Zhang Jing, Yang Qingyi, Cross Jason B, Romero Jan Antoinette C, Poutsiaka Katherine M, Epie Felix, Bevan Douglas, Wang Bin, Zhang Yanzhi, Chavan Ajit, Zhang Xin, Moy Terence, Daniel Anu, Nguyen Kien, Chamberlain Brian, Carter Nicole, Shotwell Joseph, Silverman Jared, Metcalf Chester A, Ryan Dominic, Lippa Blaise, Dolle Roland E
Cubist Pharmaceuticals Inc. , Lexington, Massachusetts 02421, United States.

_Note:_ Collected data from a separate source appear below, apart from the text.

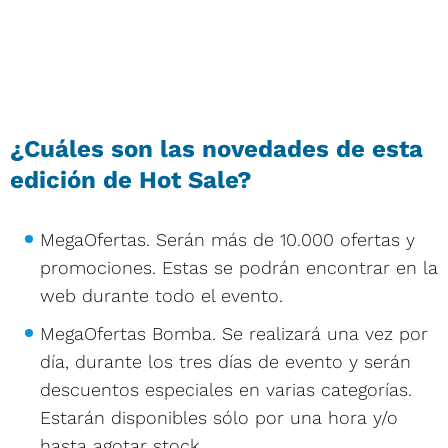
¿Cuáles son las novedades de esta
edición de Hot Sale?
MegaOfertas. Serán más de 10.000 ofertas y
promociones. Estas se podrán encontrar en la
web durante todo el evento.
MegaOfertas Bomba. Se realizará una vez por
día, durante los tres días de evento y serán
descuentos especiales en varias categorías.
Estarán disponibles sólo por una hora y/o
hasta agotar stock.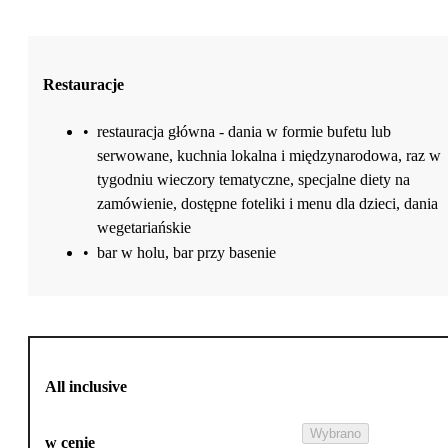
Restauracje
•
restauracja główna - dania w formie bufetu lub
serwowane, kuchnia lokalna i międzynarodowa, raz w
tygodniu wieczory tematyczne, specjalne diety na
zamówienie, dostępne foteliki i menu dla dzieci, dania
wegetariańskie
•
bar w holu, bar przy basenie
All inclusive
Wybrano
w cenie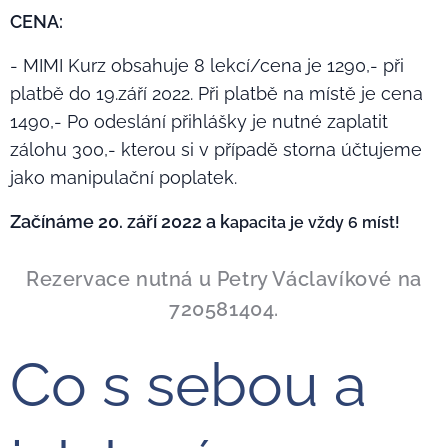
CENA:
- MIMI Kurz obsahuje 8 lekcí/cena je 1290,- při
platbě do 19.září 2022. Při platbě na místě je cena
1490,- Po odeslání přihlášky je nutné zaplatit
zálohu 300,- kterou si v případě storna účtujeme
jako manipulační poplatek.
Začínáme 20. září 2022 a k
apacita je vždy 6 míst!
Rezervace nutná u Petry Václavíkové na
720581404.
Co s sebou a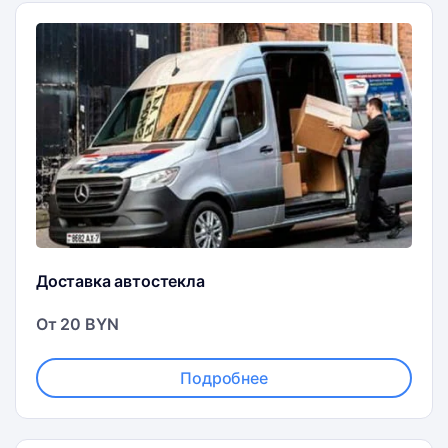
Доставка автостекла
От 20 BYN
Подробнее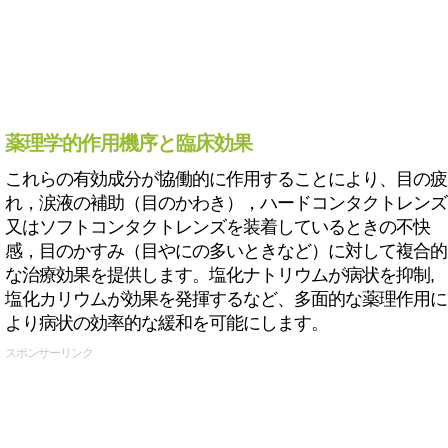
薬理学的作用機序と臨床効果
これらの有効成分が協働的に作用することにより、目の疲
れ，涙液の補助（目のかわき），ハードコンタクトレンズ
又はソフトコンタクトレンズを装着しているときの不快
感，目のかすみ（目やにの多いときなど）に対して複合的
な治療効果を提供します。塩化ナトリウムが病状を抑制,
塩化カリウムが効果を発揮するなど、多面的な薬理作用に
より病状の効率的な緩和を可能にします。
スポンサーリンク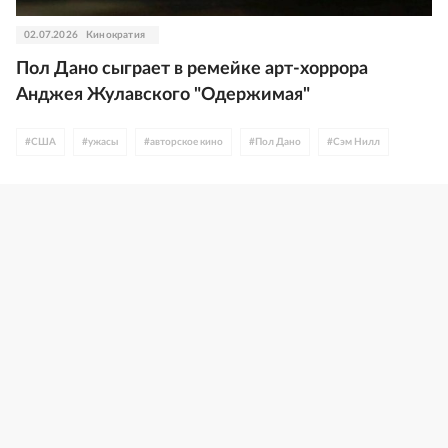
02.07.2026
Кинократия
Пол Дано сыграет в ремейке арт-хоррора
Анджея Жулавского "Одержимая"
#
США
#
ужасы
#
авторское кино
#
Пол Дано
#
Сэм Нилл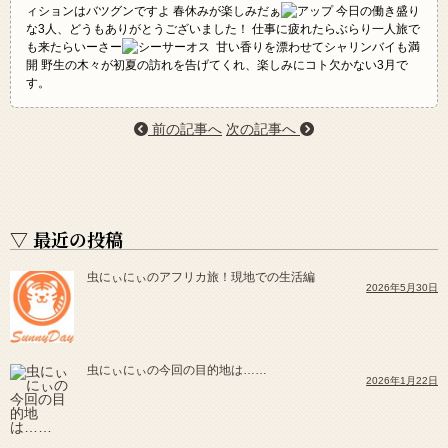
ィションはバツグンですよ 春休みが楽しみだぁ
今日の働き盛り
な3人、どうもありがとうございました！ 仕事に疲れたらぶらり一人旅で
も来たらいーさー
甘い香りを漂わせてシャリンバイも満
開 野生の木々が初夏の訪れを告げてくれ、楽しみにコト欠かない3月で
す。
前の記事へ
次の記事へ
▽ 最近の投稿
虫にぃにぃのアフリカ旅！現地での生活編
2026年5月30日
虫にぃにぃの今回の目的地は……
2026年1月22日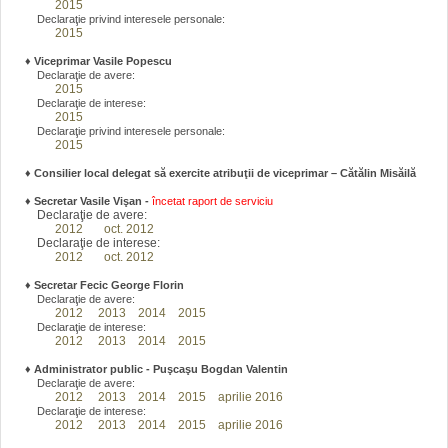
2015
Declaraţie privind interesele personale:
2015
♦
Viceprimar Vasile Popescu
Declaraţie de avere:
2015
Declaraţie de interese:
2015
Declaraţie privind interesele personale:
2015
♦ Consilier local delegat să exercite atribuţii de viceprimar – Cătălin Misăilă
♦
Secretar Vasile Vişan -
încetat raport de serviciu
Declaraţie de avere:
2012
oct. 2012
Declaraţie de interese:
2012
oct. 2012
♦
Secretar Fecic George Florin
Declaraţie de avere:
2012
2013
2014
2015
Declaraţie de interese:
2012
2013
2014
2015
♦
Administrator public - Puşcaşu Bogdan Valentin
Declaraţie de avere:
2012
2013
2014
2015
aprilie 2016
Declaraţie de interese:
2012
2013
2014
2015
aprilie 2016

J Med Chem. 2015 Nov 12;58(21):8503-12. doi: 10.1021/acs.jmedchem.5b00961. Epub 2015 Oct 22.
The emergence and spread of multidrug resistant bacteria are widely believed to endanger human health. New drug targets and lead compounds exempt from cross-resistance with existing drugs are urgently needed. We report on the discovery of azaindole ureas as a novel class of bacterial gyrase B inhibitors and detail the story of their evolution from a de novo design hit based on structure-based drug design. These inhibitors show potent minimum inhibitory concentrations against fluoroquinolone resistant MRSA and other Gram-positive bacteria.
人们普遍认为,多重耐药菌的出现和传播危及人类健康。因此,迫切需要新的药物靶点和与现有药物无交叉耐药性的先导化合物。我们报告了氮杂吲哚脲作为一类新型细菌DNA回旋酶B抑制剂的发现,并详细介绍了基于结构药物设计从全新设计命中物演变而来的过程。这些抑制剂对耐氟喹诺酮的耐甲氧西林金黄色葡萄球菌和其他革兰氏阳性菌显示出有效的最低抑菌浓度。